» **About this task**
Where in the data below does the word "margin" appear? Copy every line that has it.

» **Records to process**
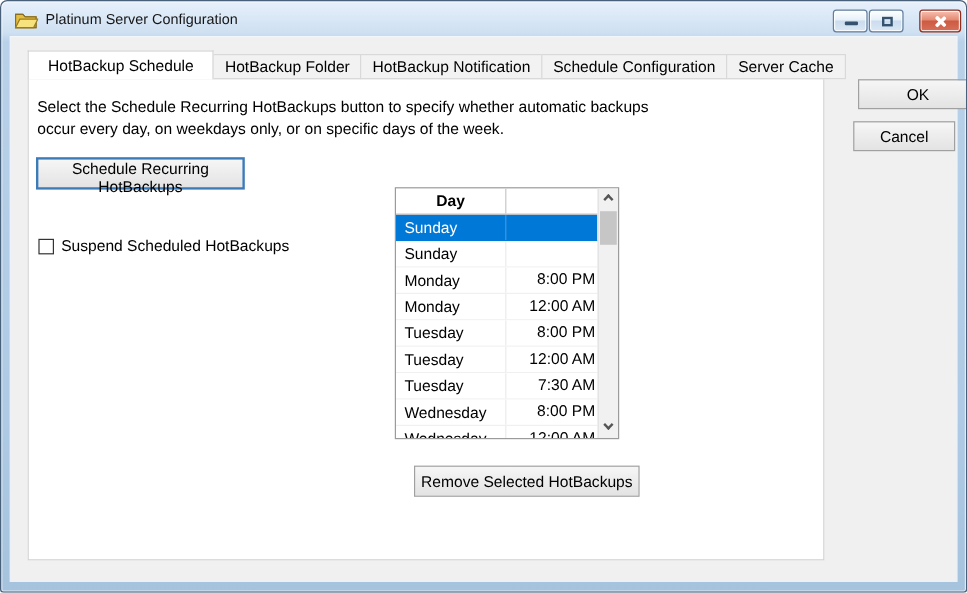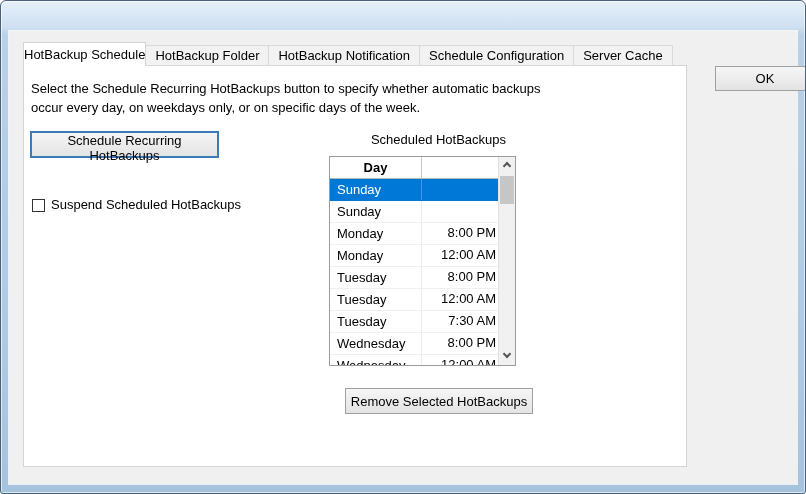--- a/index.html
+++ b/index.html
@@ -41,33 +41,33 @@
     background:#f0f0f0; box-shadow:0 0 0 1px rgba(255,255,255,.75);
   }
   
   .tabs { position:absolute; left:22px; top:41px; height:24px; display:flex; align-items:flex-end; z-index:3; }
   .tab {
     height:21px; line-height:19px; padding:0 9px; font-size:13px; color:#000;
     background:#f2f2f2; border:1px solid #d9d9d9; margin-right:-1px; cursor:pointer; white-space:nowrap;
   }
   .tab.active {
     height:24px; line-height:23px; background:#fff; border-color:#d4d4d4; border-bottom:none;
-    position:relative; z-index:4; padding:0 0;
+    position:relative; z-index:4; padding:0 16px;
   }
   
   .panel { position:absolute; left:22px; top:64px; width:664px; height:402px; background:#fff; border:1px solid #d4d4d4; z-index:2; }
   .desc { position:absolute; left:30px; top:78px; width:580px; font-size:13px; line-height:19px; color:#000; z-index:5; }
   .desc span { display:block; }
   
   .btn {
     font-family:"Liberation Sans", sans-serif; font-size:13px; color:#000; text-align:center;
     background:linear-gradient(to bottom,#f6f6f6,#e3e3e3); border:1px solid #a0a0a0; cursor:pointer;
     position:absolute; z-index:5;
   }
-  .btn-schedule { left:29px; top:130px; width:189px; height:27px; border:2px solid #3c7bb8; }
+  .btn-schedule { left:29px; top:130px; width:174px; height:27px; border:2px solid #3c7bb8; }
   .btn-remove   { left:344px; top:387px; width:188px; height:26px; }
   .btn-ok       { left:714px; top:65px;  width:100px;  height:25px; }
   .btn-cancel   { left:710px; top:100px; width:85px;  height:25px; }
   
   .check-row { position:absolute; left:31px; top:196px; display:flex; align-items:flex-end; z-index:5; cursor:pointer; }
   .checkbox { width:13px; height:13px; background:#fff; border:1px solid #333; margin-right:6px; }
   .check-label { font-size:13px; color:#000; }
   
   .table-title { position:absolute; left:344px; top:131px; width:187px; text-align:center; font-size:13px; color:#000; z-index:5; }
   .table {
@@ -93,20 +93,41 @@
   .chev { position:absolute; left:5px; width:6px; height:6px; border-top:2px solid #555; border-right:2px solid #555; }
   .chev.up { top:6px; transform:rotate(-45deg); }
   .chev.down { top:3px; transform:rotate(135deg); }
   .sb-thumb { position:absolute; left:1px; top:19px; width:14px; height:28px; background:#c6c6c6; cursor:pointer; }
 </style>
 </head>
 <body>
 
 <div class="window">
 
+  <div class="titlebar">
+    <span class="app-icon">
+      <svg viewBox="0 0 20 17" width="20" height="17">
+        <path d="M1 4 L7 4 L9 6 L18 6 L18 15 L1 15 Z" fill="#e9c círc44" stroke="#8a6d1f" stroke-width="1" fill-opacity="0"></path>
+        <path d="M1 4 L7 4 L9 6 L18 6 L18 15 L1 15 Z" fill="#e4be3f" stroke="#8a6d1f" stroke-width="1"></path>
+        <path d="M1 15 L4.5 8 L19.5 8 L16 15 Z" fill="#f8e27d" stroke="#9a7d23" stroke-width="1"></path>
+      </svg>
+    </span>
+    <span class="win-title">Platinum Server Configuration</span>
+    <div class="win-btns">
+      <div class="wbtn">
+          <span class="glyph-min"></span>
+        </div>
+      <div class="wbtn">
+          <span class="glyph-max"></span>
+        </div>
+      <div class="wbtn close">
+          <span class="glyph-close"></span>
+        </div>
+    </div>
+  </div>
 
   <div class="client"></div>
 
   <div class="tabs">
     <div class="tab active">HotBackup Schedule</div>
     <div class="tab">HotBackup Folder</div>
     <div class="tab">HotBackup Notification</div>
     <div class="tab">Schedule Configuration</div>
     <div class="tab">Server Cache</div>
   </div>
@@ -118,21 +139,20 @@
     <span>occur every day, on weekdays only, or on specific days of the week.</span>
   </div>
 
   <button class="btn btn-schedule">Schedule Recurring HotBackups</button>
 
   <div class="check-row">
     <span class="checkbox"></span>
     <span class="check-label">Suspend Scheduled HotBackups</span>
   </div>
 
-  <div class="table-title">Scheduled HotBackups</div>
 
   <div class="table">
     <div class="thead">
       <div class="th day">Day</div>
     </div>
     <div class="tbody">
       <div class="tr selected">
           <div class="td day">Sunday</div>
           <div class="td time">12:00 AM</div>
         </div>
@@ -175,14 +195,15 @@
         </div>
       <div class="sb-thumb"></div>
       <div class="sb-btn down">
           <i class="chev down"></i>
         </div>
     </div>
   </div>
 
   <button class="btn btn-remove">Remove Selected HotBackups</button>
   <button class="btn btn-ok">OK</button>
+  <button class="btn btn-cancel">Cancel</button>
 
 </div>
 
 </body></html>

» **Written response**
     background:#f2f2f2; border:1px solid #d9d9d9; margin-right:-1px; cursor:pointer; white-space:nowrap;
   .checkbox { width:13px; height:13px; background:#fff; border:1px solid #333; margin-right:6px; }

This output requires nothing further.